Energy Efficient Relay
idea: Michael A. Shustov (Russia) and Andrey M. Shustov (Germany)
AC voltages cannot be switched using a ‘normal’ semiconductor switch (transistor or MOSFET); for this we require either an electromechanical relay or a special component that is called a triac. The very abbreviated summary: we can imagine a triac as two thyristors connected in anti-parallel.
In the idle state with none of the series connected, push to break switches SB1-SBn pushed, a small current flows through the lamp, capacitor C1, resistor R2, diode D1 and resistor R1, causing LED1 to light and holding off transistor T1. Via D3, capacitor C3 is fully charged to a little under the zener voltage set by D2 (i.e. about 13 V minus the forward voltage drops of D1 and D3).
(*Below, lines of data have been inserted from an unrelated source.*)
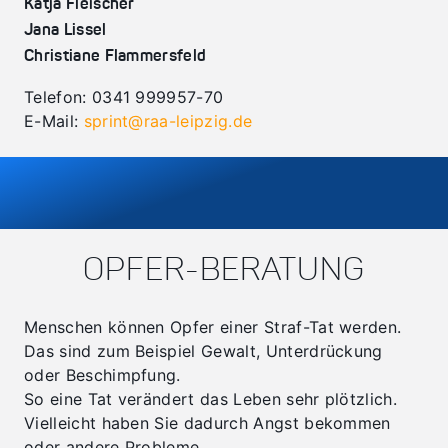
Katja Fleischer
Jana Lissel
Christiane Flammersfeld
Telefon: 0341 999957-70
E-Mail:
sprint@raa-leipzig.de
OPFER-BERATUNG
Menschen können Opfer einer Straf-Tat werden.
Das sind zum Beispiel Gewalt, Unterdrückung
oder Beschimpfung.
So eine Tat verändert das Leben sehr plötzlich.
Vielleicht haben Sie dadurch Angst bekommen
oder andere Probleme.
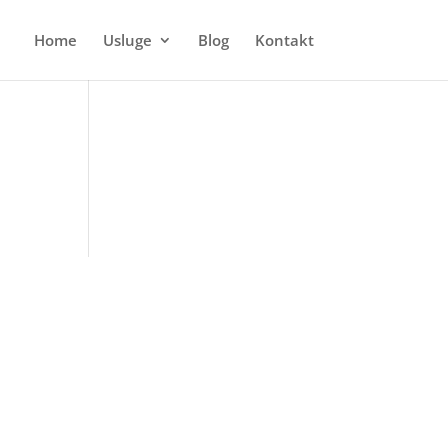
Home
Usluge
Blog
Kontakt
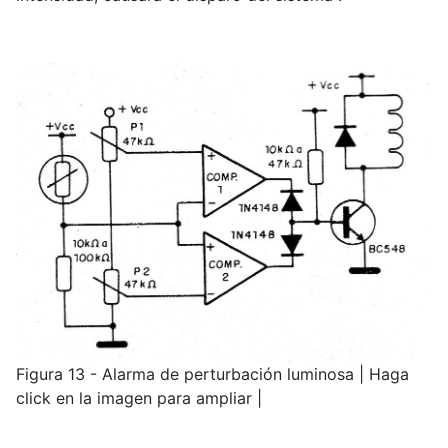
Figura 13 - Alarma de perturbación luminosa | Haga
click en la imagen para ampliar |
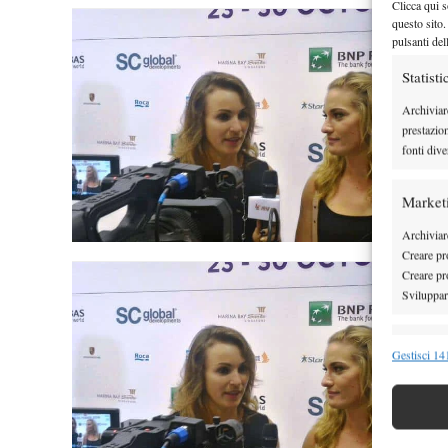
Clicca qui s
questo sito.
pulsanti del
Statisti
Archiviar
prestazio
fonti dive
Market
Archiviare
Creare pro
Creare pro
Sviluppare
Funzion
Gestisci 141
Abbinare e
Identifica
As soon as one of the switches is pushed briefly (!) and then released, pnp transistor T1 starts to conduct (its base is pulled ‘low’) and capacitor C3 gets discharged via T1 and R6 into the gate (control input) of the triac.
With the indicated component value for C3 (10,000 µF), the triac will continue to conduct for about 27 seconds (a little less than 3 seconds per 1000 µF). Once the gate current has diminished to a level that is too small to keep the triac in conduction, the lamp will go out and after a few seconds, during which C3 is charged again, the idle state is restored.
Firstly: this circuit has has to be built such that it is safe to use and complies with all the requirements of circuits connected to the AC powerline. Next week we will go further into that. And secondly: with version 2 we already noted that the MOSFETS used could, in theory, switch large currents (20 or 30 A, depending on the type). A reader has commented that normal, low-voltage pushbuttons are not suitable for such large currents.
But that is cuckoo! To obtain a current of 20 A at a voltage of 12 V we would have to switch a lamp that is rated 240 W. And, for a low-voltage circuit (battery powered), this appeared sufficiently absurd for us to not mention this scenario...